- Supplied passage:
= Beginning of Section =
How Did The GOP Get To Be So White?
Posted by Warm Southern Breeze on Saturday, February 8, 2020
Here is an 1872 Currier and Ives print depiction of the first African American GOP U.S. Senator and Representatives:
[LEFT to RIGHT] Sen. Hiram Revels (R-MS), Rep. Benjamin S. Turner (R-AL, 1), Robert DeLarge (R-SC, 2), Josiah Walls (R-FL, at large & 2), Jefferson Long (R-GA, 4), Joseph Rainey (R-SC, 1) and Robert B. Elliott (R-SC, 3).
Note that they’re ALL from the Deep South (MS, AL, FL, GA, SC).
Today, Blacks in the GOP are as scarce as hen’s teeth – particularly, and especially in the South.
It begs the question:
What happened politically since that time so that there were essentially NO Blacks after them in the U.S. House, or Senate (Congress), and today are especially absent from the GOP?
At the GOP’s 2000 Philadelphia convention, only 4.1% of the 2,066 delegates gathered in the City of Brotherly Love – 85 conventioneers – were African American.
And, according to a June 1 email from Telly Lovelace addressed to undisclosed recipients, the National Director for African American Initiatives and Urban Media for the Republican National Committee wrote that only 18 of the 2,472 delegates at the GOP’s 2016 Cleveland convention would be Black – 0.7281553398058253%.
Not even 1%.
And, in our nation’s 244-year history – since its 1776 founding to 2020 – there have ONLY been 10 African American Senators – 10.
Just ten.
= End of Section =
- Task details:
In the post on the GOP's racial makeup, how many of the 2,472 delegates at the party's 2016 Cleveland convention would be Black? The data placed after this post is unrelated to it.

- Information shown:
= Beginning of Section =
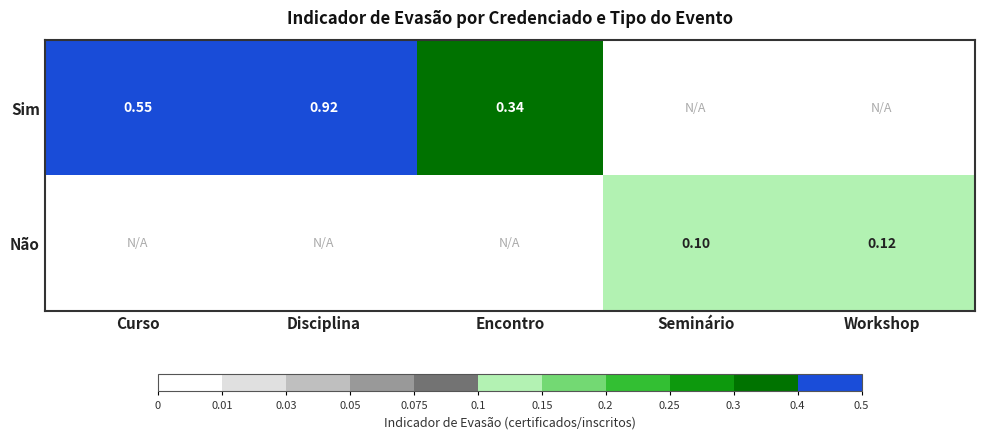

The Sim series shows 0.5 at Workshop. True or false?

False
= End of Section =
- Response below:
18 of the 2,472 delegates would be Black.